In case you can’t catch it from the above, the ballads work. They may occasionally be too quiet, too unthreatening (and yes, there’s a slight whiff of Adult Alternative to some of the tracks, I’ll admit), but y’know, even with that, they work. They take some time to talk their way into the room, sure, but once they’re there, it’s to stay. Oddly enough, it’s when Athlete tries to step back to its Vehicles & Animals roots that things fall flat. They attempt it twice, on the title track, which grooves, but robotically, like a de-sexed Maroon 5 song, and on “Modern Mafia,” which aims for the catchiness of the band’s pseudo-hit “You Got The Style” but ends up just being boring and repetitive. The two songs stick up like ugly, out-of-place weeds in the middle of Tourist‘s lush, heartfelt, mellow soft-rock field.

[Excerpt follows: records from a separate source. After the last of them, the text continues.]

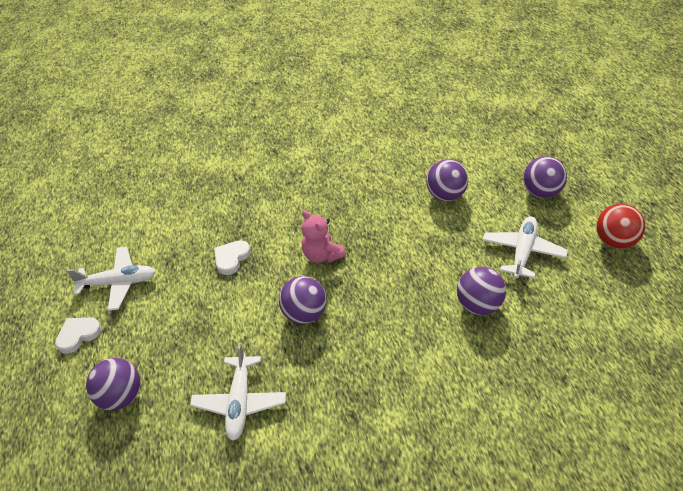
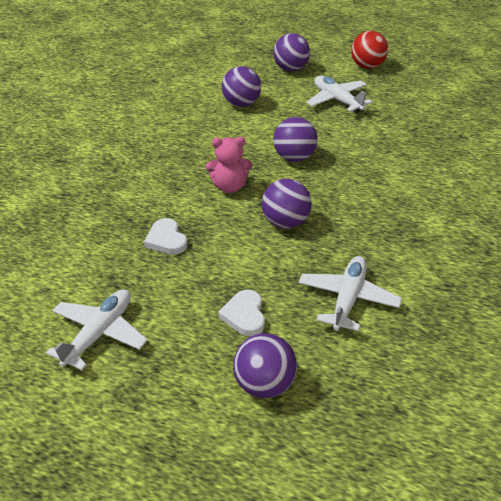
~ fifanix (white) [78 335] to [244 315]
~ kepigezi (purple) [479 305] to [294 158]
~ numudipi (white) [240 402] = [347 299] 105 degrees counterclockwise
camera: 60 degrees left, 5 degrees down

The funniest thing album this album is that while the music’s definitely captivating, it’s the lyrics that steal the show. There’s a serious theme running throughout Tourist, all about love and distance; it’s the sound of the melancholy, still-hopeful yearning of a modern man stranded far from the people he cares about. He’s a tourist in a foreign land, simultaneously enjoying himself and desperately longing to be back home. At their core, these are love songs for the digital age. Take the desperate “Twenty Four Hours,” for example, where Pott talks about how everything’s “caught wide screen,” “Wires,” which is all about the cold, efficient machinery of a modern hospital, or “Half Light,” where he sings “It’s you and me connected to a satellite / It’s you and me and love through a machine.”
All of this wonderful technology, he seems to be saying, the stuff that’s supposed to make our lives simpler and more convenient, it’s created even more distance between us as people. The closing break of “If I Found Out” might as well serve as the album’s thesis: “I thank you or soul / No point unless you got soul / This world has got to have soul.” And at the risk of being tagged as a Luddite, I’ll come out and ask the question that Pott and the rest of the band are dancing around on Tourist: really, what is the use of all that technology without soul to keep us feeling alive?